Exercise data:
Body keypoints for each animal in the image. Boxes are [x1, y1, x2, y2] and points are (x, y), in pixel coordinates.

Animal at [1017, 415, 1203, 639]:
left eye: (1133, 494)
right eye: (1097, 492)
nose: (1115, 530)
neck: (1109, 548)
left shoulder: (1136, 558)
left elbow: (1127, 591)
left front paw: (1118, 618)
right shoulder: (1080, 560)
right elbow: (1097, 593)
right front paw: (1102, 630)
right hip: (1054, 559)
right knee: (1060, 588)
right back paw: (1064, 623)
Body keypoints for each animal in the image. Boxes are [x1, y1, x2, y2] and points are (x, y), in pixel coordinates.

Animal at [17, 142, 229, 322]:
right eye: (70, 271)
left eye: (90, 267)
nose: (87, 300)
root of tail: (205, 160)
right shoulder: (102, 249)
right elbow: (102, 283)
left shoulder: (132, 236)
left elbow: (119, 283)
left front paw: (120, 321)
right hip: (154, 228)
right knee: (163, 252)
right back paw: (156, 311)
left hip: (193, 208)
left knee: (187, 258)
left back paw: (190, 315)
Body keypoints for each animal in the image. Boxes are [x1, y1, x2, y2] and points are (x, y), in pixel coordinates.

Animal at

...

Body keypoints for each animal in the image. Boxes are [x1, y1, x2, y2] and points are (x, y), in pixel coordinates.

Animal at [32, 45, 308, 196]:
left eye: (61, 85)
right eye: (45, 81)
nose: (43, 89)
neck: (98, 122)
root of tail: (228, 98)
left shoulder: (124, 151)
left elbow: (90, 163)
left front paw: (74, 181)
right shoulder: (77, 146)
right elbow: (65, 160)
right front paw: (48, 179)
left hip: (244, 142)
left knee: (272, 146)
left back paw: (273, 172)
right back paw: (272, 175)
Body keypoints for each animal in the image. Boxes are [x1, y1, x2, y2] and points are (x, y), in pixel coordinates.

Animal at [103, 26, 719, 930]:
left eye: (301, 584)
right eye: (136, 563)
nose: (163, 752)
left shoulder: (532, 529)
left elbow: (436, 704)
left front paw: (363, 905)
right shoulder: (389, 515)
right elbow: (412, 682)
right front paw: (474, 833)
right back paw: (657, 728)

--

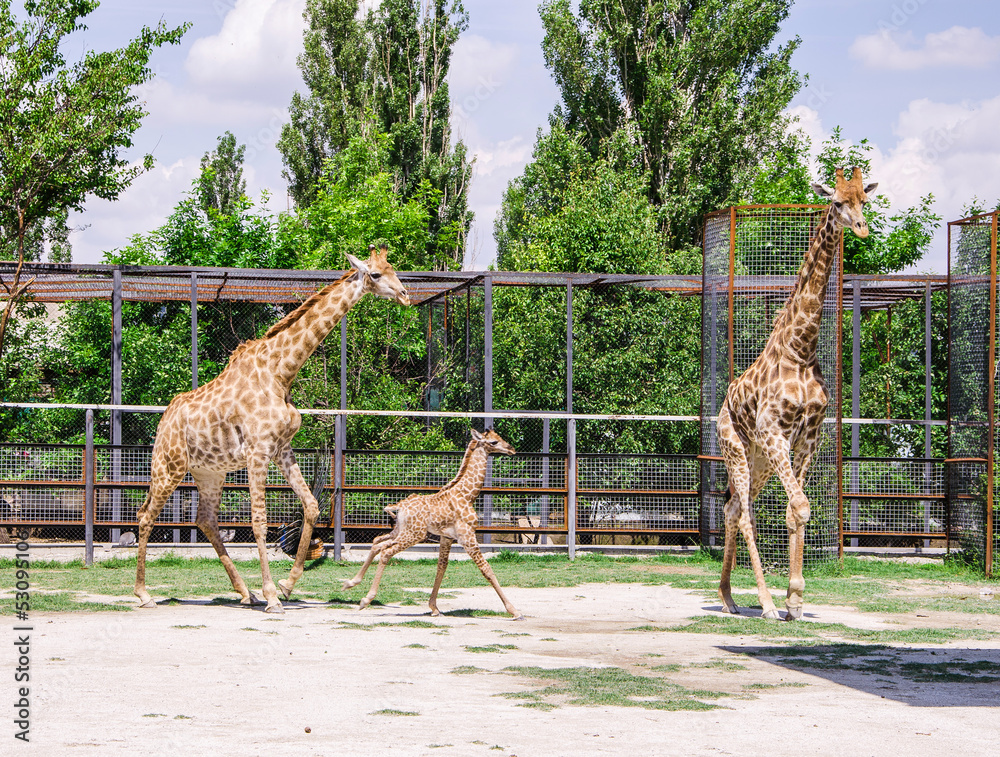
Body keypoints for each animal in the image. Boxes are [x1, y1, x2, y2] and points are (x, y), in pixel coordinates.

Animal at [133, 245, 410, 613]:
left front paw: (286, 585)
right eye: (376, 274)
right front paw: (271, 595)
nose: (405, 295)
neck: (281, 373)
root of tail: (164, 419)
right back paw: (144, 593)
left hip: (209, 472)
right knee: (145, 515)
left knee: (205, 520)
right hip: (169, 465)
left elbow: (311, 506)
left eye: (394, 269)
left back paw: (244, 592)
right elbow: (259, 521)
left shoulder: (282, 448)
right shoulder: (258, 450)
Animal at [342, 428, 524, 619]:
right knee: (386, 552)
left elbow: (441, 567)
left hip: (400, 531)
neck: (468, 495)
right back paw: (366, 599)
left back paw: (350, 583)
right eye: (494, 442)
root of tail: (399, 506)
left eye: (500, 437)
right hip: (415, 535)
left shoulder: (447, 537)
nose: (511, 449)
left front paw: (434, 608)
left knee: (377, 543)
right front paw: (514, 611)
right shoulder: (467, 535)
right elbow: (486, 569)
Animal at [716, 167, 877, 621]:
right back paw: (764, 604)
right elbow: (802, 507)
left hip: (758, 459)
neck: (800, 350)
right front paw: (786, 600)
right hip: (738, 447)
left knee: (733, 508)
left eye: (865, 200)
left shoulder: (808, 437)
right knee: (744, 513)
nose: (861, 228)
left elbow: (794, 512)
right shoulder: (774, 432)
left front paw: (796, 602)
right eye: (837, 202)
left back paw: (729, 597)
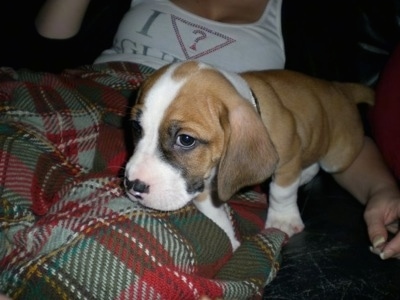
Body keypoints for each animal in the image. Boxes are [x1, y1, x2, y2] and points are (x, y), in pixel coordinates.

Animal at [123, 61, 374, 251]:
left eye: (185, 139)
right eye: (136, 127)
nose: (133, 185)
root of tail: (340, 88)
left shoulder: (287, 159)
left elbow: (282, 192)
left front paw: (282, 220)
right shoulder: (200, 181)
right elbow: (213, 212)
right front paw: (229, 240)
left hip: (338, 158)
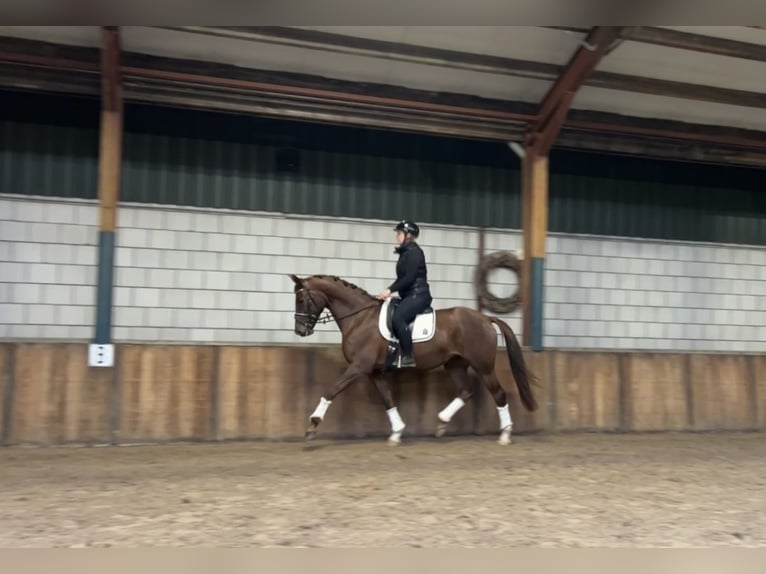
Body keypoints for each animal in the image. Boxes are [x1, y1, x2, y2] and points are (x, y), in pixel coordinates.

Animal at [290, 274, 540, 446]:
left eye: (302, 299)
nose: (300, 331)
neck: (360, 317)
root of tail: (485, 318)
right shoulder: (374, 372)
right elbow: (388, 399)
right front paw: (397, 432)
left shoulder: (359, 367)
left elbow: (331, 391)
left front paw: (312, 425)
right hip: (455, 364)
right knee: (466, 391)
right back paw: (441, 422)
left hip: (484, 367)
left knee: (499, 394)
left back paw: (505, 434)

Work required:
Find the line with "right eye: (1097, 492)" in the entries above. Retype it and each line after it, exactly, through the line with "left back paw: (190, 315)", and stop there.

Response:
right eye: (1097, 492)
nose: (1115, 530)
neck: (1109, 548)
left shoulder: (1136, 558)
left elbow: (1127, 591)
left front paw: (1118, 618)
right shoulder: (1080, 560)
right elbow: (1097, 593)
right front paw: (1102, 630)
right hip: (1054, 559)
right knee: (1060, 588)
right back paw: (1064, 623)
Body keypoints for each animal in the image. Boxes are [x1, y1, x2, y2] and points are (x, y), in pixel coordinates.

Animal at [17, 142, 229, 322]:
right eye: (70, 271)
left eye: (90, 267)
nose: (87, 300)
root of tail: (205, 160)
right shoulder: (102, 249)
right elbow: (102, 283)
left shoulder: (132, 236)
left elbow: (119, 283)
left front paw: (120, 321)
right hip: (154, 228)
right knee: (163, 252)
right back paw: (156, 311)
left hip: (193, 208)
left knee: (187, 258)
left back paw: (190, 315)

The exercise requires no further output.